▶ _Data records_
=-=-=-=-=

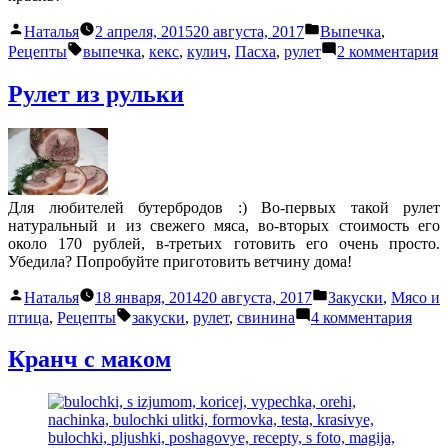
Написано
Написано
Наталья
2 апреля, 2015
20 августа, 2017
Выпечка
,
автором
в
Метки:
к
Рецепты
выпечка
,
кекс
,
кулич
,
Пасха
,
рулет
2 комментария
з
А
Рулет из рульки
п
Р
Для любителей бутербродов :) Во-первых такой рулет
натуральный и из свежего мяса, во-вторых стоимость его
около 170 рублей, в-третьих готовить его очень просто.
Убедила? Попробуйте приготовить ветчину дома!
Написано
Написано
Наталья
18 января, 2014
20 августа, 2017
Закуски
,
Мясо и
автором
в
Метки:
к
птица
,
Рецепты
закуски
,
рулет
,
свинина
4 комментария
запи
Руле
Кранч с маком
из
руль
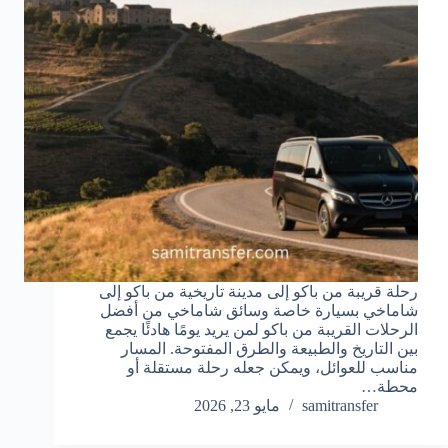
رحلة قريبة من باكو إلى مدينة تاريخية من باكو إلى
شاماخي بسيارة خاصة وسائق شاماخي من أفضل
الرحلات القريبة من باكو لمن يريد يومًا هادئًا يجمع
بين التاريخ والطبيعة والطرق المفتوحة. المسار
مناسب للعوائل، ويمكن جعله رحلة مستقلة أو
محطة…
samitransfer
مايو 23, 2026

=-=-=-=-=

▶ _Task requirements_
Quote every line from the one containing "رحلة قريبة من" down to the end of the records, including both of those lines.

▶ _Task response_
رحلة قريبة من باكو إلى مدينة تاريخية من باكو إلى
شاماخي بسيارة خاصة وسائق شاماخي من أفضل
الرحلات القريبة من باكو لمن يريد يومًا هادئًا يجمع
بين التاريخ والطبيعة والطرق المفتوحة. المسار
مناسب للعوائل، ويمكن جعله رحلة مستقلة أو
محطة…
samitransfer
مايو 23, 2026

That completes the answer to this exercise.